Exports from these sectors are more than growth opportunities; they will be strategic imperatives. Global market share, not domestic margins, will determine who thrives in the coming decades.
Urgently installing new capabilities
The demographic dividend that powered domestic consumption growth is transitioning into a manufacturing and innovation workforce capable of serving global markets. Companies that harness this transition through massive R&D hiring, world-class manufacturing investments, and global go-to-market strategies will emerge as tomorrow's category leaders. What must India Inc do to harness this convergence?
* Scale Domestic Production for Global Supply: India must manufacture for the world. This requires plants that are globally benchmarked in capacity, automation, quality, and sustainability.

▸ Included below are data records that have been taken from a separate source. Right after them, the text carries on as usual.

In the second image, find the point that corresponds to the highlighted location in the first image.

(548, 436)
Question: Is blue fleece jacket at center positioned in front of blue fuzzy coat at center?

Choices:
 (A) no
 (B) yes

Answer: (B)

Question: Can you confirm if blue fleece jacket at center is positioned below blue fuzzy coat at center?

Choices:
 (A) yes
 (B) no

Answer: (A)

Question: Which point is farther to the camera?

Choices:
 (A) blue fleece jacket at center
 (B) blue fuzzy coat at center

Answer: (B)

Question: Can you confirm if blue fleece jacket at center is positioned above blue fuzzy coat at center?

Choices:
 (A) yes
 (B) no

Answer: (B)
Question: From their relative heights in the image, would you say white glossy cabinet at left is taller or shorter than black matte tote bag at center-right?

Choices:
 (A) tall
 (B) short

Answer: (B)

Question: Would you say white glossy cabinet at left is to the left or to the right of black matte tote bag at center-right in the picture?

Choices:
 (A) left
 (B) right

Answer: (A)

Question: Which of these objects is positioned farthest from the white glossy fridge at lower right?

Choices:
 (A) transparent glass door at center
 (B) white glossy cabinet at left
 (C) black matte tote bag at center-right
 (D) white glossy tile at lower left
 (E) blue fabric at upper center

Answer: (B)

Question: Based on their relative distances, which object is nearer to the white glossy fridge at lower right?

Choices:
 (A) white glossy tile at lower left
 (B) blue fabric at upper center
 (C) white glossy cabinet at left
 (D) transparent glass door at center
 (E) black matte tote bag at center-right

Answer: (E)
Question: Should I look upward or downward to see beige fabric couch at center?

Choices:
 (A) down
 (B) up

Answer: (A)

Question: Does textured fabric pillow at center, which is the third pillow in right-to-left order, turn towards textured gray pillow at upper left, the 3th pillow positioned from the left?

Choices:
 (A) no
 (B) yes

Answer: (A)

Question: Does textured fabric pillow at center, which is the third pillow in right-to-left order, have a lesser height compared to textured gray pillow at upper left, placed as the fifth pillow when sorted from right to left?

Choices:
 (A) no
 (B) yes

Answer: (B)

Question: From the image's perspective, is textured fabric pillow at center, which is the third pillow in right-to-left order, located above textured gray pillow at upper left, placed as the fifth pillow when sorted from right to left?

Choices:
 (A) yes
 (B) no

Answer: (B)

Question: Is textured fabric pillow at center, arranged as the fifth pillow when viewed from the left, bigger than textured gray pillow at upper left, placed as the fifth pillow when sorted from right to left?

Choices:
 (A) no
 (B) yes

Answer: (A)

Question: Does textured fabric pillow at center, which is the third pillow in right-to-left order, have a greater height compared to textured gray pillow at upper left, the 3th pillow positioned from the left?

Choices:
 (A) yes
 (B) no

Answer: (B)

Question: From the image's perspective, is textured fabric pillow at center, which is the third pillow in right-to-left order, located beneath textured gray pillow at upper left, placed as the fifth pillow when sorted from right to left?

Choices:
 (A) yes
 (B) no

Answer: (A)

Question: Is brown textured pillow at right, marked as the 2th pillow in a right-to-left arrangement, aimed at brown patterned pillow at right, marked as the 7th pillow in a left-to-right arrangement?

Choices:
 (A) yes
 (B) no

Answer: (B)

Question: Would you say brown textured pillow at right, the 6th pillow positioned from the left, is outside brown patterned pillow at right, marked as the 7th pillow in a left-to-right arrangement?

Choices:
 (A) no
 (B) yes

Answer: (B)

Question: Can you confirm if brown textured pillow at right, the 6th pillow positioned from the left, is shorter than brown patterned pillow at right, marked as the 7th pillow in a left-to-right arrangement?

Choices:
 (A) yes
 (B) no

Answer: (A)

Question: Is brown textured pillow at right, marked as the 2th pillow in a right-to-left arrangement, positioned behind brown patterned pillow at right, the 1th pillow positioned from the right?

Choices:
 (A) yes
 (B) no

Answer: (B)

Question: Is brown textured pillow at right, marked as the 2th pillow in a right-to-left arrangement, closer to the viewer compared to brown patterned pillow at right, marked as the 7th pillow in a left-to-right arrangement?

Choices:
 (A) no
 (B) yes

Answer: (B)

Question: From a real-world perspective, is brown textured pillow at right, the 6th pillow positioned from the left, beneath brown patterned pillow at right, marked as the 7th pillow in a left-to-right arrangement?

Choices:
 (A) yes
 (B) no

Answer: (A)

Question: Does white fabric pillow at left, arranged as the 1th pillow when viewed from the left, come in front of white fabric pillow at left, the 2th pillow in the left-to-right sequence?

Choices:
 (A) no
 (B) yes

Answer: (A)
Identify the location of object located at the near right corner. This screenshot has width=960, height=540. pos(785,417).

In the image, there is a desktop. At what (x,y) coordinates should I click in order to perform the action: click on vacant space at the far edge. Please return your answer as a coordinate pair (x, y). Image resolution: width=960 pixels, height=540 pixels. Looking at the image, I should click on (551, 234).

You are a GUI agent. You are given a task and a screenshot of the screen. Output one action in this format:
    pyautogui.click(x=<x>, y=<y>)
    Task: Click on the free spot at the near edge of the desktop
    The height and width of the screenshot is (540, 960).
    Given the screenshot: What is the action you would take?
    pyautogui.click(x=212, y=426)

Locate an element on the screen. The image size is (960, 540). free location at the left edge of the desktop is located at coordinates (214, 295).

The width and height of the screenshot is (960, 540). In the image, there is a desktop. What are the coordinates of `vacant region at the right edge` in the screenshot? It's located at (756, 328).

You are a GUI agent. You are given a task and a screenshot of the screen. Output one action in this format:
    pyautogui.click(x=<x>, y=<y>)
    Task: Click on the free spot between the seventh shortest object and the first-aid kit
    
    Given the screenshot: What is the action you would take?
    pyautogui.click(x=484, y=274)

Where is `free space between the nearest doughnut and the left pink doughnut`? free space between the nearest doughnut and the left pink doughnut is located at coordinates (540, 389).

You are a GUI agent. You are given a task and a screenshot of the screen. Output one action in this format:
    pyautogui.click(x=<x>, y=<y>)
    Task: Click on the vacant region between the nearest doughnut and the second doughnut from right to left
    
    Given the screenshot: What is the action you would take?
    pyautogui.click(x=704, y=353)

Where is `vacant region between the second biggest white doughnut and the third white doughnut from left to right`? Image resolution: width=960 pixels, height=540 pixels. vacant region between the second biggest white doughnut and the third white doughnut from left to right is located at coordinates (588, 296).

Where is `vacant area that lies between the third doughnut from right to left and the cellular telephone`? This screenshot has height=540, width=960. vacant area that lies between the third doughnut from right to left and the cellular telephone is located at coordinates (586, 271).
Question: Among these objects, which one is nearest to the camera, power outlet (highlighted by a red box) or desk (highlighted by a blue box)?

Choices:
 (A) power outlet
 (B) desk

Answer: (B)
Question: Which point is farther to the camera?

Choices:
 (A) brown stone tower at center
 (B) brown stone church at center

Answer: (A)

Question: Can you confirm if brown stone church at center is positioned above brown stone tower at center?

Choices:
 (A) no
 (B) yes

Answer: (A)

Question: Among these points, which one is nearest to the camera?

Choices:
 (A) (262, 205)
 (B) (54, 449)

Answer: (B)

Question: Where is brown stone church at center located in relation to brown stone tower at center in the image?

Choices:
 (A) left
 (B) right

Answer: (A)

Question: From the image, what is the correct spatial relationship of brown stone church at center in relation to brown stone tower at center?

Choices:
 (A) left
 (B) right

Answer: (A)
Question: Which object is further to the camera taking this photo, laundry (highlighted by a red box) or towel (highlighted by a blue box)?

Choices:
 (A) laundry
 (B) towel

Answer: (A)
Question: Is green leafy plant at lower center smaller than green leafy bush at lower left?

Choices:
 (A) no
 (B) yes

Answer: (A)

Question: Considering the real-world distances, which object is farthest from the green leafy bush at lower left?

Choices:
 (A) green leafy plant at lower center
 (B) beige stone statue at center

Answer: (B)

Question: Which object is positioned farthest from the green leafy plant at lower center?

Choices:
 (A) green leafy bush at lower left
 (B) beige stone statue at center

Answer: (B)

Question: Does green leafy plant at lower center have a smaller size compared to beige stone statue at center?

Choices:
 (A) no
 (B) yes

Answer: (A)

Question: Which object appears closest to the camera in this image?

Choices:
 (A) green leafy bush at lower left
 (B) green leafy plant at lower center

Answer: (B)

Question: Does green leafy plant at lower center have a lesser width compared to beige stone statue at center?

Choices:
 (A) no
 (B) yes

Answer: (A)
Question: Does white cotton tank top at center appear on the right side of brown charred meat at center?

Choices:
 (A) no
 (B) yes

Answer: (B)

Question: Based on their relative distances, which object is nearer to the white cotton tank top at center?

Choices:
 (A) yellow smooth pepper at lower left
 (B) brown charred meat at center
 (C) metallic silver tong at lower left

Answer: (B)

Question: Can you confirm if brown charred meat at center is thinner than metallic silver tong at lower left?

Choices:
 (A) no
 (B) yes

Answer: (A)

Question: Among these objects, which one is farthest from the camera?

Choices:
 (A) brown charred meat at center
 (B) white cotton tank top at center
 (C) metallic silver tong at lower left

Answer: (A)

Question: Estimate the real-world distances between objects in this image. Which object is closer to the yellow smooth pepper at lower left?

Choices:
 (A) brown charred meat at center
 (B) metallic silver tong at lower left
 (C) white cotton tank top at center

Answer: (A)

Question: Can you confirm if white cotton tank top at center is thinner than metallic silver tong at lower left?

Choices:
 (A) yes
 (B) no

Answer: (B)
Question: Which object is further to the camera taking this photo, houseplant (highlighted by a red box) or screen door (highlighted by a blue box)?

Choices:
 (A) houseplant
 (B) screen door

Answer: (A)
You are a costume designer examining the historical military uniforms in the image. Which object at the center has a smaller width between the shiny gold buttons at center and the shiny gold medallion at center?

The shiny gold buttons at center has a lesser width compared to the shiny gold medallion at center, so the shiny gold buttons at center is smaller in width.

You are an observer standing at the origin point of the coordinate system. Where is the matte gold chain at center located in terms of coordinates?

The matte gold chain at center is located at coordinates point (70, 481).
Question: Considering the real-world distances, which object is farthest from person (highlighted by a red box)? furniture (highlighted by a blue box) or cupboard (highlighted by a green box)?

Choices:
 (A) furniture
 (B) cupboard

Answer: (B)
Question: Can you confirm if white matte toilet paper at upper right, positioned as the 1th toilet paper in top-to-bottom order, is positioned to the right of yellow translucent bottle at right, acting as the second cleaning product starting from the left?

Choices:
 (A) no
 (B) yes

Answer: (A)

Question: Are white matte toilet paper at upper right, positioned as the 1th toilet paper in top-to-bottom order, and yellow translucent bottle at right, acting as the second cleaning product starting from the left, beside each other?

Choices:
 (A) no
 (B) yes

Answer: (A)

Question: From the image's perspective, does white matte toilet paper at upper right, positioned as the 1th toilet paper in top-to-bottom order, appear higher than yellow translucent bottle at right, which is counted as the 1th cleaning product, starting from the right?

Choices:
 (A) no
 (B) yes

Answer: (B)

* Hire and Train at Scale: Global competition is not won by factories alone but by the talent that powers them. India must train massive new workforces in advanced manufacturing, digital design, and world-class logistics. Corporates must invest in vocational education, apprenticeships, and partnerships with universities to ensure a pipeline of skilled talent, just like Indian IT did 30 years ago.
* Invest Aggressively in R&D: R&D spending by Indian corporates remains below 1% of revenue for most sectors, compared to 3–4% in advanced economies. This gap must close if we are to compete globally. Investing in laboratories, test beds, talent pipelines, university grants, and long-cycle innovation will yield long-term returns, but it is the only way to build enduring global leadership.
* Work with Government for Systems of Support: Just as the US built Silicon Valley on the back of defence grants and procurement, and China built Huawei and every other industrial global challenger with state financing, India Inc must work with the Government of India to design the next layer of support. This includes faster approvals, more agile trade policy, inter-departmental green channels, and stronger capital incentives for global production. By uniting to demand timely policy execution and accountability, corporations can transform the reform agenda from a policy tailwind into a powerful flywheel for global growth acceleration.
The window of opportunity is finite. Over the next decade, the global economy will reorganise supply chains in energy, technology, and manufacturing. Nations and corporates that claim share now will hold it for decades. Those who delay will be permanently locked out.
India Inc has already proven its ability to build category leaders under constraint. We have done this without the heavy state subsidies or governmental procurement support that fuelled the rise of American and Chinese corporates, and often against unfair PSU competition. Imagine what can be achieved if we now redirect our surpluses into global manufacturing scale, focused R&D, and international expansion.
We are at an inflection point. India Inc is more profitable than ever, more resilient than ever, and more ambitious than ever. But national dominance is no longer enough. The next 15 years demand that we transform from being category leaders in India to being challengers across the world. National category leadership must transform into global growth and market share.
The journey to $10 trillion GDP will not be achieved by services alone. The companies that will lead this journey are those bold enough to think beyond borders, invest beyond comfort zones, and compete beyond the familiar terrain of domestic markets. It will require a surge of new capacity, new technologies, and new champions built for global markets. The profits are already here. The capital is abundant. The time for global ambition is now.
(TV Mohandas Pai is Chairman at 3one4 Capital, and Pranav Pai, Managing Partner at 3one4 Capital.)
Views are personal and do not represent the stand of this publication.